1. ## Coordinate Geometry

Find the midpoint of the two intersection points of the graphs 2x-3y=7 and (x-6y)^2+9(3y-2)=-5.

I could not understand the following method...

Let the two intersection points be (X1, Y1) and (X2, Y2).

Then X1+X2=22/3 and they work out Y1+Y2 using the value of X1+X2 and finally divide by 2 to get the midpoint.

My question is how to get X1+X2=22/3?

Your help will be much appreciated!

2. ## Re: Coordinate Geometry

Hi,
The attachment shows why the technique works, but I don't see a way to immediately find the sum of the x values. Also, notice the caveat at the end.

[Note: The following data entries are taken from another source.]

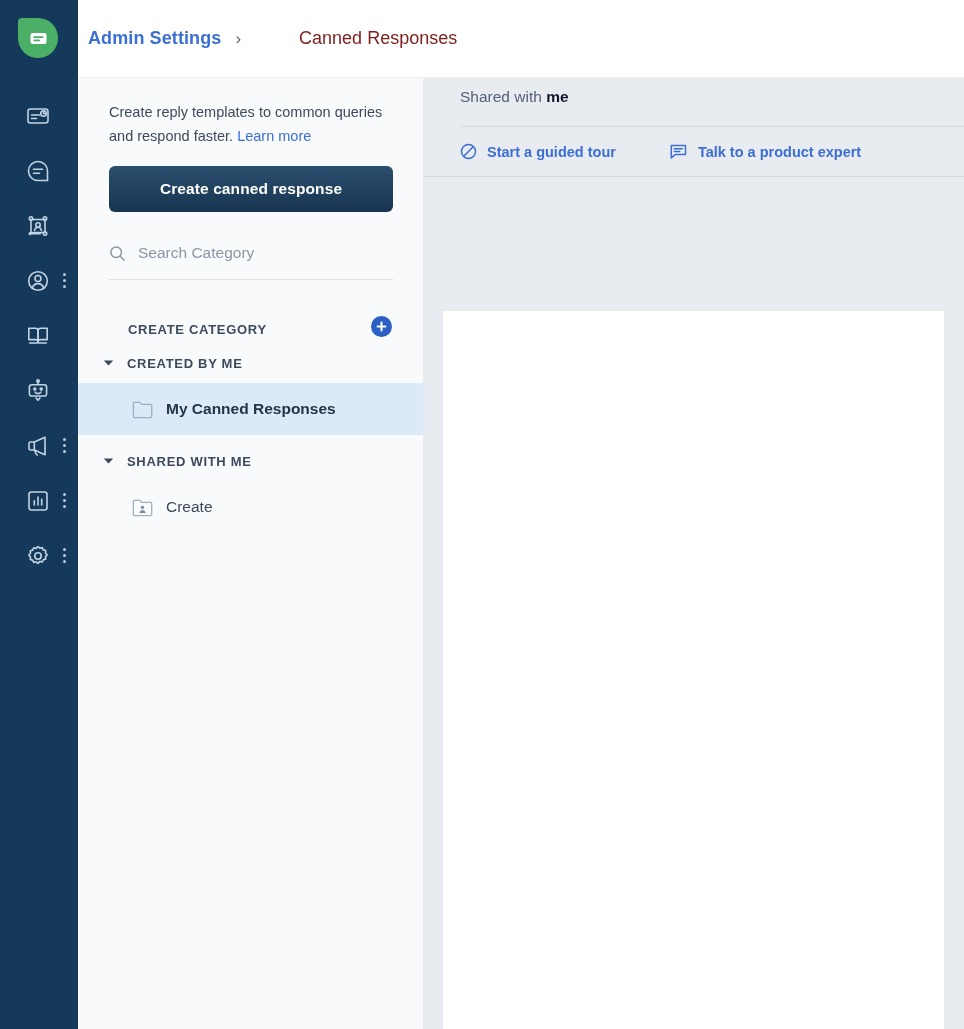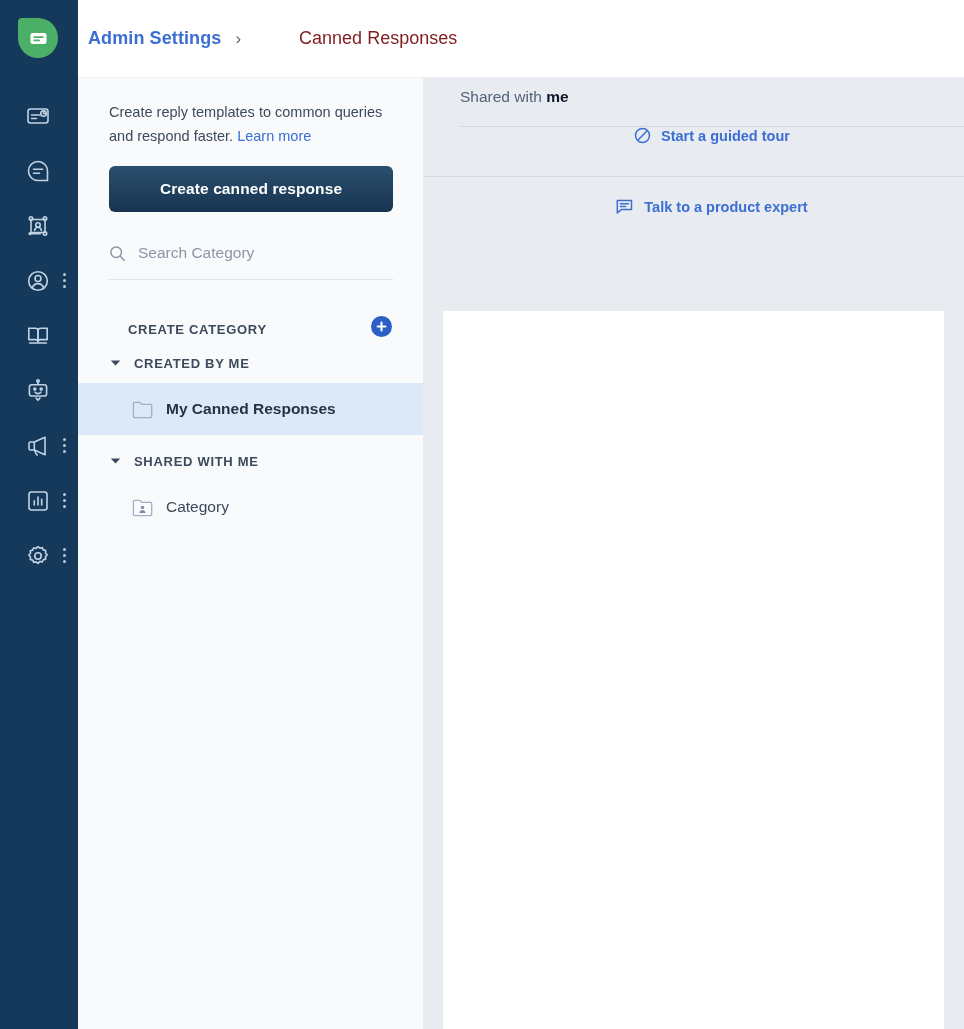--- a/index.html
+++ b/index.html
@@ -146,7 +146,7 @@
   .shared-line { margin-top: 12px; font-size: 15.5px; color: #53627a; }
   .shared-line b { color: #0f172a; font-weight: 700; }
   .hr { height: 1px; background: #d5dae2; margin-top: 20px; width: 100%; }
-  .links-row { display: flex; align-items: center; gap: 54px; height: 49px; padding-left: 37px; flex-direction: column; }
+  .links-row { display: flex; align-items: center; gap: 54px; height: 49px; padding-left: 37px; }
   .qlink {
     display: flex; align-items: center; gap: 10px;
     color: #3b6fd4; font-size: 14.5px; font-weight: 700;

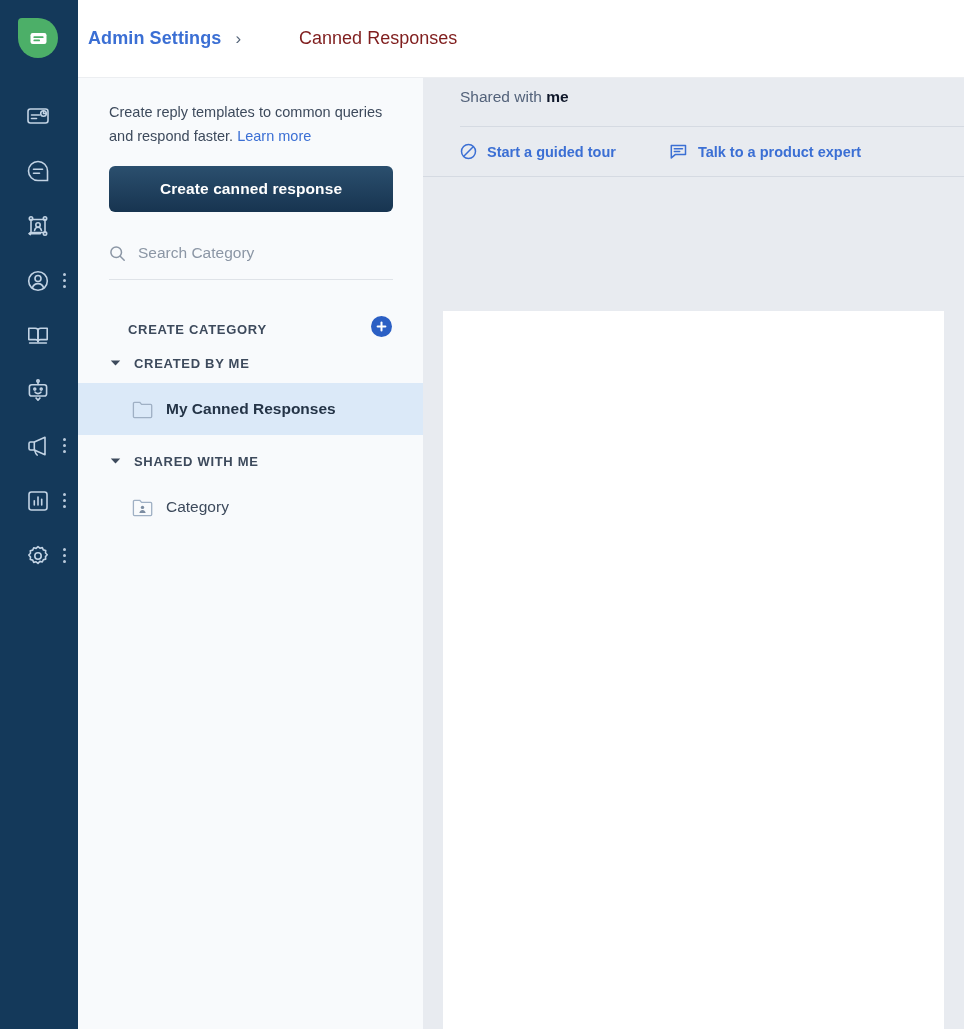--- a/index.html
+++ b/index.html
@@ -113,7 +113,7 @@
 
   .sec-group {
     display: flex; align-items: center; gap: 13px;
-    padding-left: 31px; height: 40px; margin-top: 6px;
+    padding-left: 24px; height: 40px; margin-top: 6px;
     cursor: pointer;
   }
   .caret { width: 12px; height: 12px; display: flex; align-items: center; justify-content: center; }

3. ## Re: Coordinate Geometry

Well, you can get X1+ X2 by first getting X1 and X2! Those are the x coordinates of the points where 2x- 3y= 7 and $\displaystyle (x- 6y)^2+ 9(3y- 2)= -5$. Since it is x you ask about, solve the first equation for $\displaystyle 3y= 2x- 7$ so $\displaystyle 6y= 4x- 14$. Then $\displaystyle (x- 6y)^2= (-3x+ 14)^2= 9x^2- 84x+ 196$ and $\displaystyle 9(3y- 2)= 18x- 63$. So $\displaystyle (x- 6y)^2+ 9(3y- 2)= 9x^2- 84x+ 196+ 18x- 63= 9x^2- 66x+ 133= -5$ which then gives the quadratic equation $\displaystyle 9x^2- 66x+ 138= 0$ or $\displaystyle 3x^2- 22x+ 46= 0$. Solve that the two values of x or, more simply, recall that if $\displaystyle X_1$ and $\displaystyle X_2$ are the two solutions of $\displaystyle ax^2+ bx+ c= 0$ then $\displaystyle X_1+ X_2= -\frac{b}{a}$ which, here, is $\displaystyle \frac{22}{3}$.